In Kenia bilden die Opposition und die Regierungspartei ihre Allianzen. Das Gerangel um die Nachfolge des Präsidenten ist in vollem Gange.

Das südafrikanische Parlament verabschiedete im vergangenen Jahr 80 Gesetze, in Sambia waren es immerhin 40. Die Abgeordneten Kenias dagegen stimmten nur über zehn Gesetze ab. »So viel Freizeit wie die Parlamentsmitglieder genießen, ist nicht notwendig«, kritisierte Zachary Ogongo, Mitglied eines Tribunals, das die Arbeitsbedingungen der Abgeordneten untersucht. Zu dessen Empfehlungen, die am Dienstag vergangener Woche veröffentlicht wurden, gehört die Verdopplung der Sitzungsdauer auf drei Tage pro Woche.

Allerdings ist der mangelnde Eifer bei der Gesetzgebung nicht allein eine Frage der Arbeitsmoral. Die seit der Unabhängigkeit von 1963 regierende Partei Kanu hat auch nach der Abschaffung des Einparteienstaates im Jahr 1991 versucht, die politische Bedeutung des Parlaments gering zu halten. Ihre Führung ist dafür bekannt, sich neben der gewaltsamen Verfolgung von politischen Gegnern auch vorzüglich auf deren Kooptation zu verstehen.
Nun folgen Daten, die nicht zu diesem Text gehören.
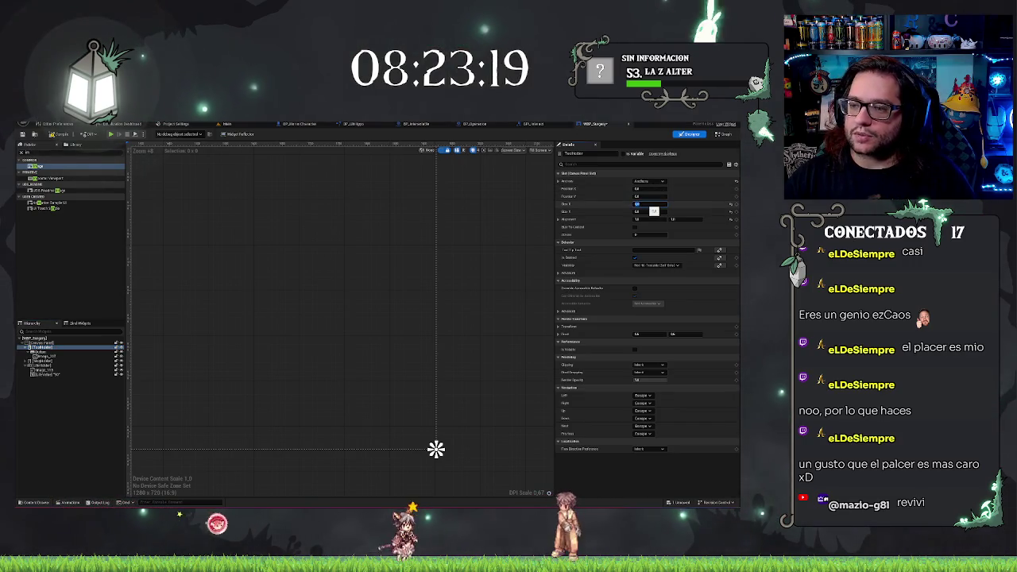
{"action": "type", "text": "200"}
{"action": "key", "text": "Return"}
Doch was im März dieses Jahres zu einem vorläufigen Ende gebracht wurde, wird wohl als Glanzstück des aus dem Amt scheidenden Präsidenten Daniel Arap Moi und seiner Entourage in Erinnerung bleiben: Die National Development Party (NDP), 1997 als zweitstärkste Oppositionspartei ins Parlament gewählt, erklärte ihre Selbstauflösung und trat geschlossen in die Kanu ein.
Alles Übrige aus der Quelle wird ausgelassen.